ETA: Most of it comes naturally to them....obviously the girls are retrievers so thats in their blood to retrieve out of the water, and Remi is just a freak about any toy and has so much drive that he shakes at the end of the dock in anticipation for me to call him down..


----------



## magicre (Apr 7, 2010)

i LOVE LOVE LOVE that shot of Remi......LOL

they all are gorgeous and most definitely dock divin' kids.....


----------



## CavePaws (Jan 25, 2011)

I really really love the shot of Remi at the bottom of your first post. It is such a cool pic. They all look so muscular and happy. I seriously can't wait to see how Remi progresses. He is such a muscle man!


----------



## Herzo (Feb 5, 2011)

Just love those pics. That's great he's doing so good. Good luck in 2 weeks.


----------



## luvMyBRT (Mar 8, 2010)

What a good time you all where having! I can tell the dogs love doing dock diving and that they are naturals.

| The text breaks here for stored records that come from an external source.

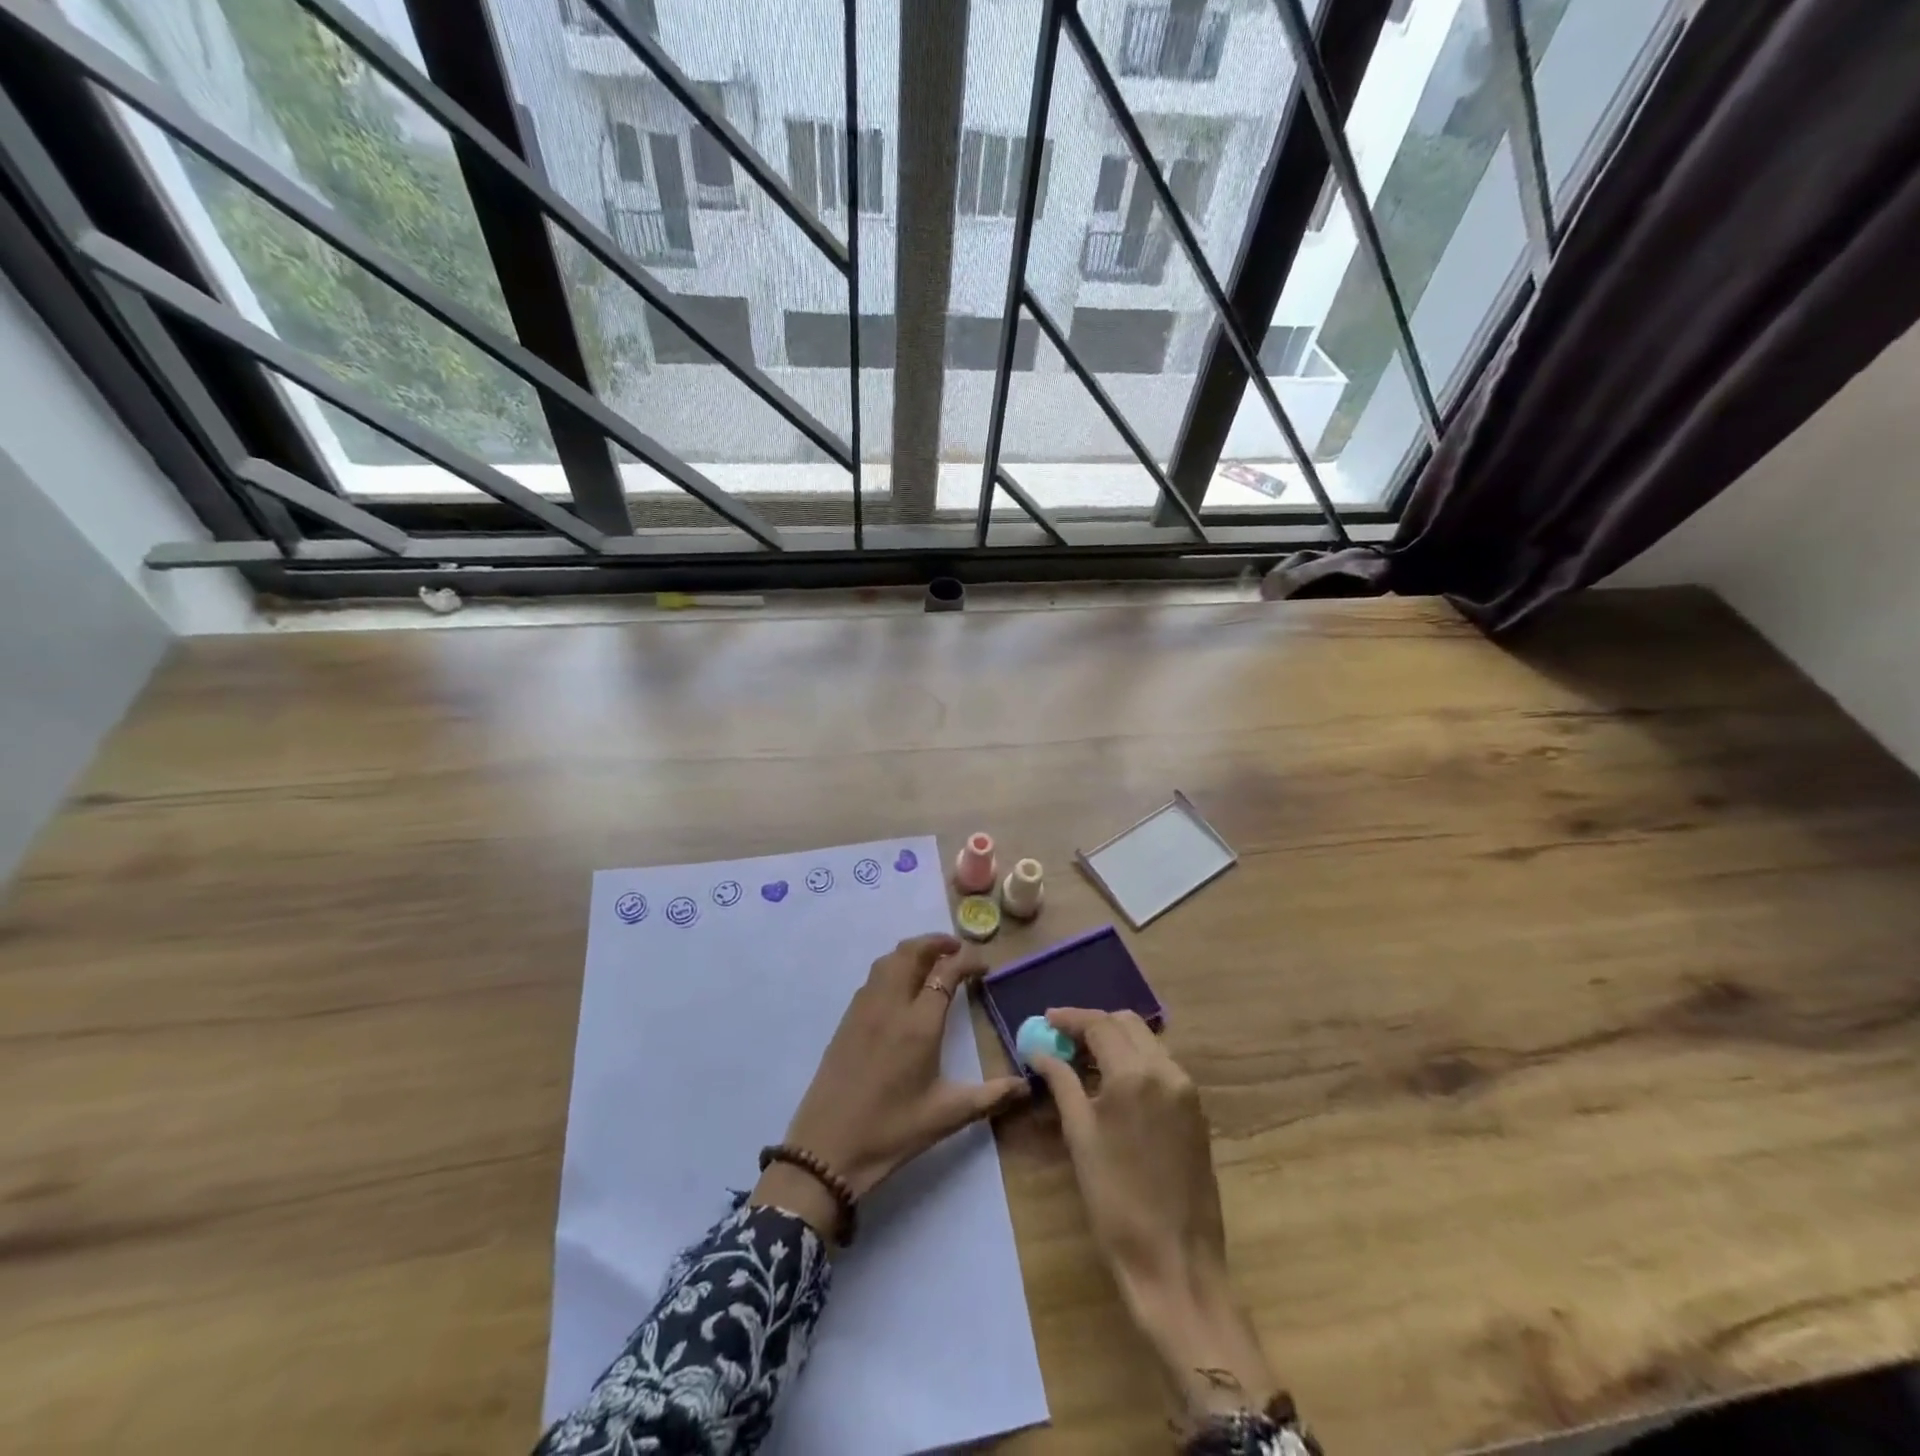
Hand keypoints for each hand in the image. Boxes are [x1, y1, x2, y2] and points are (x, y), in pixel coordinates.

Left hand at [752, 935, 1029, 1237]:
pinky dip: (893, 967)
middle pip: (912, 952)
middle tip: (958, 950)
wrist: (826, 1150)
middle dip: (937, 943)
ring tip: (932, 961)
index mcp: (919, 1023)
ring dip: (913, 951)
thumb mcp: (947, 1116)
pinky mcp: (847, 1019)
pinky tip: (902, 987)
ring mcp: (864, 1009)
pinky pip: (873, 978)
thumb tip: (1027, 1086)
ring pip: (889, 960)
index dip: (968, 961)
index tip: (984, 967)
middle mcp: (890, 1005)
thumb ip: (990, 1096)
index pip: (946, 971)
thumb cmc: (891, 1131)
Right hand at [1028, 1009, 1275, 1422]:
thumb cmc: (1116, 1201)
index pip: (1100, 1024)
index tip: (1045, 1020)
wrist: (1176, 1262)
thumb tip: (1040, 1051)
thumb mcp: (1080, 1137)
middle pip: (1127, 1024)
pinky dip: (1135, 1061)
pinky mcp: (1196, 1110)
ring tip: (1083, 1061)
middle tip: (1063, 1040)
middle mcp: (1167, 1071)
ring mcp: (1187, 1090)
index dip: (1070, 1018)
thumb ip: (1061, 1083)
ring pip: (1147, 1042)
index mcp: (1135, 1074)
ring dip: (1115, 1041)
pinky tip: (1112, 1083)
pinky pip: (1161, 1066)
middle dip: (1094, 1025)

Keep the pics. coming!!


----------



## KlaMarie (Dec 30, 2010)

Cool pics!!! I love the Nallah peeking one :smile:


----------



## Scarlett_O' (May 19, 2011)

LOVVE your pictures!!!! They all look like they are having SOOOO much fun!!!!:biggrin1: :becky:


----------



## AdrianVall (Aug 26, 2010)

FREAKIN' AWESOME!! These pictures are way to cool. Glad to see he's performing well with it!  Looks like a lot of fun!


----------



## Janet At Nutro (Mar 11, 2011)

Yay to Remi! Great action shots!


----------